"I could write jolly good ones," said Jack serenely.

"I am sure they would be excellent, but they would be nonsense from the other's point of view. It is so holy—so holy! Once it wasn't holy to me; it was merely a bore. Then, when Nadine was born, it was not holy, but very exciting, and hugely delightful. But now it is holy."

Dodo put up her foot, and kicked Jack's knee.

"It's yours, as well as mine," she said. "Poor dear holy Jack. But I love you; that makes such a difference."

Jack caught Dodo's foot in his hand.

"Oh, Jack, let go," she said. "It's bad for me."

Instantly his fingers relaxed; and a look of agonized apology came over his face. Dodo laughed.

"Oh, Jack, you silly old woman," she said. "It is so easy to take you in."

But her laughter quickly ceased, and she became quite grave again.

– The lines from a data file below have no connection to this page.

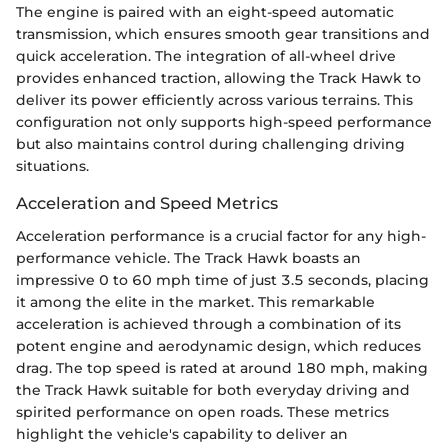
The engine is paired with an eight-speed automatic
transmission, which ensures smooth gear transitions and
quick acceleration. The integration of all-wheel drive
provides enhanced traction, allowing the Track Hawk to
deliver its power efficiently across various terrains. This
configuration not only supports high-speed performance
but also maintains control during challenging driving
situations.
Acceleration and Speed Metrics
Acceleration performance is a crucial factor for any high-
performance vehicle. The Track Hawk boasts an
impressive 0 to 60 mph time of just 3.5 seconds, placing
it among the elite in the market. This remarkable
acceleration is achieved through a combination of its
potent engine and aerodynamic design, which reduces
drag. The top speed is rated at around 180 mph, making
the Track Hawk suitable for both everyday driving and
spirited performance on open roads. These metrics
highlight the vehicle's capability to deliver an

"I don't want you to be as sick as Nadine and Hughie combined," she cried, "but I should like to make a few cheerful remarks about dying. We've all got to do it, and it doesn't make it any closer to talk about it. It's a pity we can't practise it, so as to be able to do it nicely, but it's one performance only, without rehearsals, unless you die daily like St. Paul. I don't think I shall do it at all solemnly or tragically, Jack, for it would not be the least in keeping with my life to have one tragic scene at the end. Nor would it suit the rest of my life to be frightened at it. You see if we all held hands and stood in a row and said, 'One, two, three, now we'll die,' it wouldn't be at all alarming. And then you see from a religious point of view, God has been such a brick—is that profane? I don't think it is—such a brick to me all my life, that it seems most unlikely that He won't see me through. Jack, dear, you look depressed. I won't talk about it any more. I shall very likely out-live you, and I shall be such a comfort to you when you are dying. I shall be exceedingly annoyed, just as you said you would be if I did it, but, oh, my dear, I shall say au revoir to you with such a stout heart, and when I pass through the valley of the shadow myself how I shall look for your dear gray eyes to welcome me. It will be interesting! And now, as they say at the end of sermons, I must get ready to go out with Nadine. I promised to go out with her for an hour before lunch. Pull me up, and give me a chaste salute on my marble brow. What a good invention you are! It would be worse than going back to the days of hansoms and four-wheelers to be without you. Without undue flattery, it would!"